Does stringi export something like `u_hasBinaryProperty(c, UCHAR_ALPHABETIC)`?
I am writing a parser for LaTeX code, and I'm hoping to support UTF-8 input. TeX and LaTeX categorize each input character, and one of the categories is whether it is a letter or not. I'm not sure how the Unicode-supporting versions of LaTeX handle this, but one thing I wanted to try was to use the ICU test u_hasBinaryProperty(c, UCHAR_ALPHABETIC). That's the only ICU function I need, so linking ICU into my package is possible but seems like overkill.
Does stringi provide this kind of categorization of the characters in a string? Ideally it would be something I could call from C, but if it's only available from R that would be very helpful too. I couldn't spot it in the reference docs, but maybe I just missed it.

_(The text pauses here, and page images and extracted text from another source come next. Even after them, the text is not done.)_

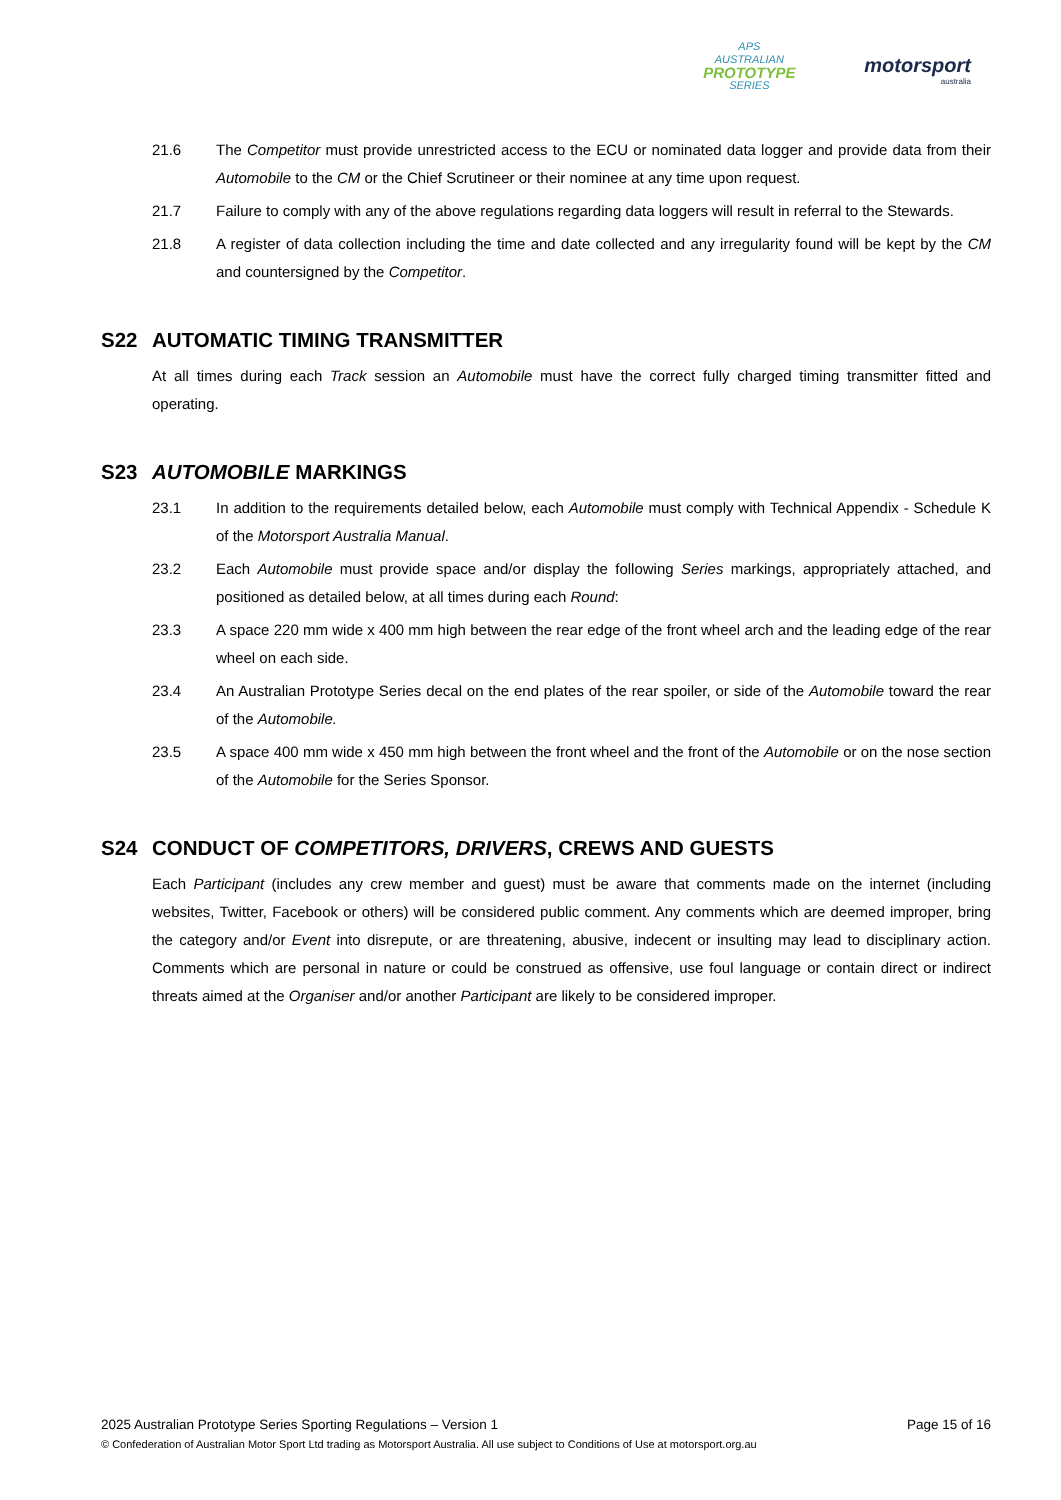APS
AUSTRALIAN
PROTOTYPE
SERIES
motorsport
australia
21.6 The Competitor must provide unrestricted access to the ECU or nominated data logger and provide data from their Automobile to the CM or the Chief Scrutineer or their nominee at any time upon request.
21.7 Failure to comply with any of the above regulations regarding data loggers will result in referral to the Stewards.
21.8 A register of data collection including the time and date collected and any irregularity found will be kept by the CM and countersigned by the Competitor.
S22 AUTOMATIC TIMING TRANSMITTER
At all times during each Track session an Automobile must have the correct fully charged timing transmitter fitted and operating.
S23 AUTOMOBILE MARKINGS
23.1 In addition to the requirements detailed below, each Automobile must comply with Technical Appendix - Schedule K of the Motorsport Australia Manual.
23.2 Each Automobile must provide space and/or display the following Series markings, appropriately attached, and positioned as detailed below, at all times during each Round:
23.3 A space 220 mm wide x 400 mm high between the rear edge of the front wheel arch and the leading edge of the rear wheel on each side.
23.4 An Australian Prototype Series decal on the end plates of the rear spoiler, or side of the Automobile toward the rear of the Automobile.
23.5 A space 400 mm wide x 450 mm high between the front wheel and the front of the Automobile or on the nose section of the Automobile for the Series Sponsor.
S24 CONDUCT OF COMPETITORS, DRIVERS, CREWS AND GUESTS
Each Participant (includes any crew member and guest) must be aware that comments made on the internet (including websites, Twitter, Facebook or others) will be considered public comment. Any comments which are deemed improper, bring the category and/or Event into disrepute, or are threatening, abusive, indecent or insulting may lead to disciplinary action. Comments which are personal in nature or could be construed as offensive, use foul language or contain direct or indirect threats aimed at the Organiser and/or another Participant are likely to be considered improper.
2025 Australian Prototype Series Sporting Regulations – Version 1 Page 15 of 16
© Confederation of Australian Motor Sport Ltd trading as Motorsport Australia. All use subject to Conditions of Use at motorsport.org.au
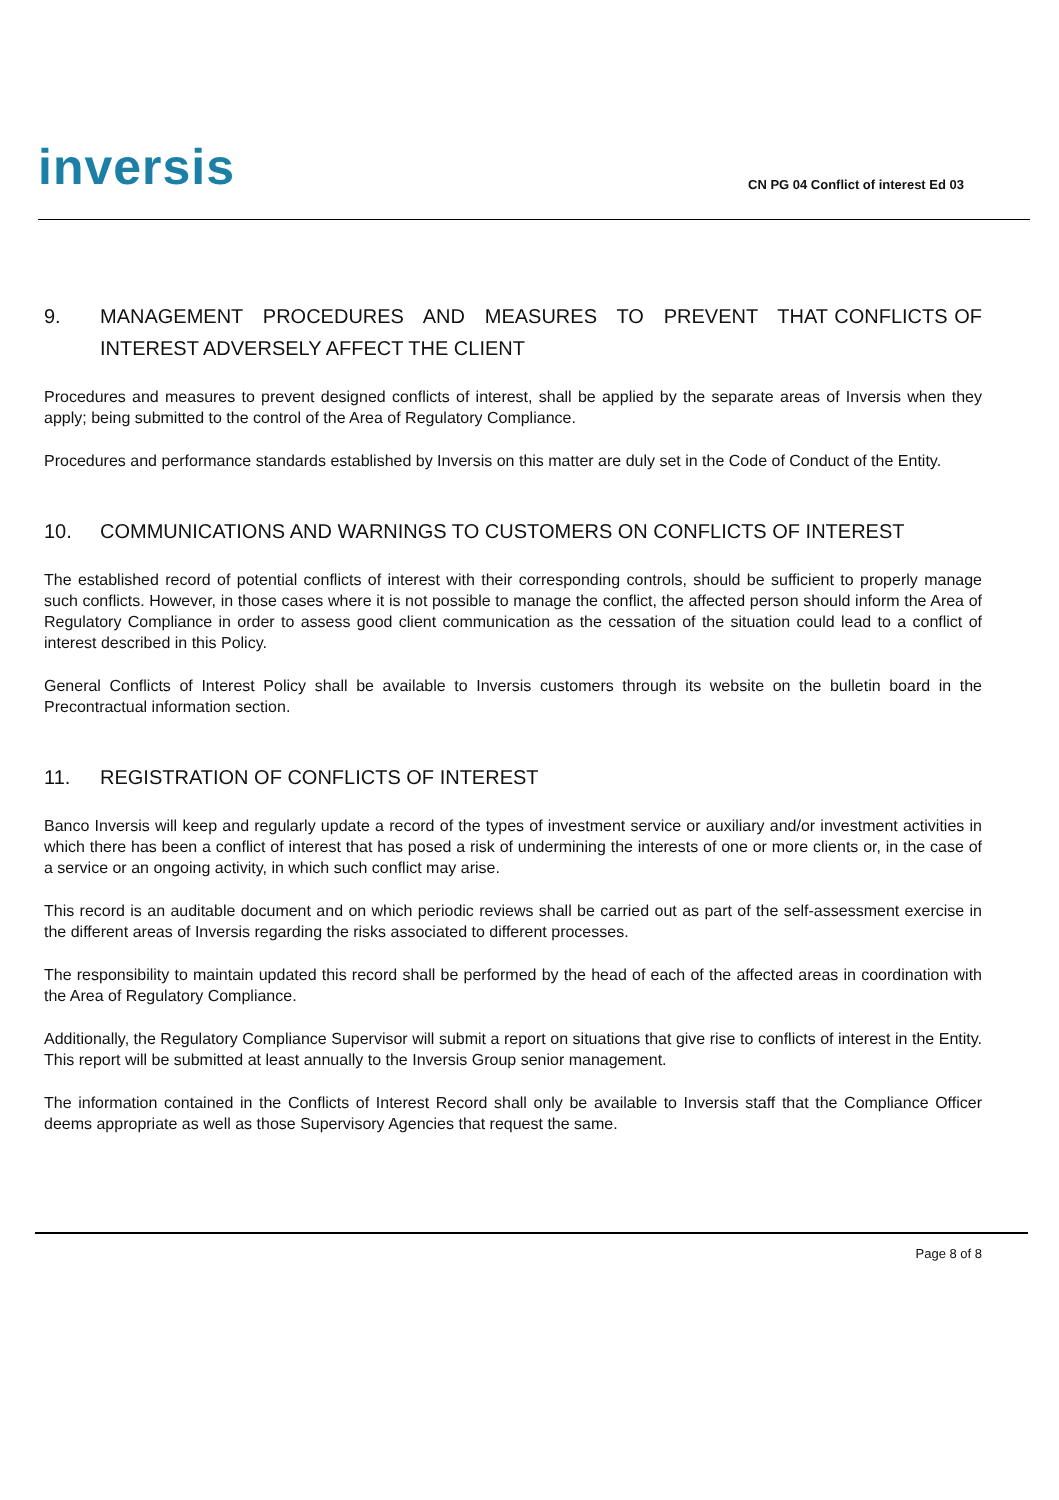inversis
CN PG 04 Conflict of interest Ed 03
9. MANAGEMENT PROCEDURES AND MEASURES TO PREVENT THAT CONFLICTS OF INTEREST ADVERSELY AFFECT THE CLIENT
Procedures and measures to prevent designed conflicts of interest, shall be applied by the separate areas of Inversis when they apply; being submitted to the control of the Area of Regulatory Compliance.
Procedures and performance standards established by Inversis on this matter are duly set in the Code of Conduct of the Entity.
10. COMMUNICATIONS AND WARNINGS TO CUSTOMERS ON CONFLICTS OF INTEREST
The established record of potential conflicts of interest with their corresponding controls, should be sufficient to properly manage such conflicts. However, in those cases where it is not possible to manage the conflict, the affected person should inform the Area of Regulatory Compliance in order to assess good client communication as the cessation of the situation could lead to a conflict of interest described in this Policy.
General Conflicts of Interest Policy shall be available to Inversis customers through its website on the bulletin board in the Precontractual information section.
11. REGISTRATION OF CONFLICTS OF INTEREST
Banco Inversis will keep and regularly update a record of the types of investment service or auxiliary and/or investment activities in which there has been a conflict of interest that has posed a risk of undermining the interests of one or more clients or, in the case of a service or an ongoing activity, in which such conflict may arise.
This record is an auditable document and on which periodic reviews shall be carried out as part of the self-assessment exercise in the different areas of Inversis regarding the risks associated to different processes.
The responsibility to maintain updated this record shall be performed by the head of each of the affected areas in coordination with the Area of Regulatory Compliance.
Additionally, the Regulatory Compliance Supervisor will submit a report on situations that give rise to conflicts of interest in the Entity. This report will be submitted at least annually to the Inversis Group senior management.
The information contained in the Conflicts of Interest Record shall only be available to Inversis staff that the Compliance Officer deems appropriate as well as those Supervisory Agencies that request the same.
Page 8 of 8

As per Sec. 5.4.3 of Writing R Extensions, I've made this function available via R_GetCCallable (in the current development version of stringi). It's declared as
int stric_u_hasBinaryProperty(int c, int which);
See https://github.com/gagolews/stringi/blob/master/src/stri_callables.cpp
Let me know if that works for you?
UCHAR_ALPHABETIC is 0 (https://github.com/unicode-org/icu/blob/main/icu4c/source/common/unicode/uchar.h) /this is very unlikely to change in the future/
Thanks! I'll give it a try.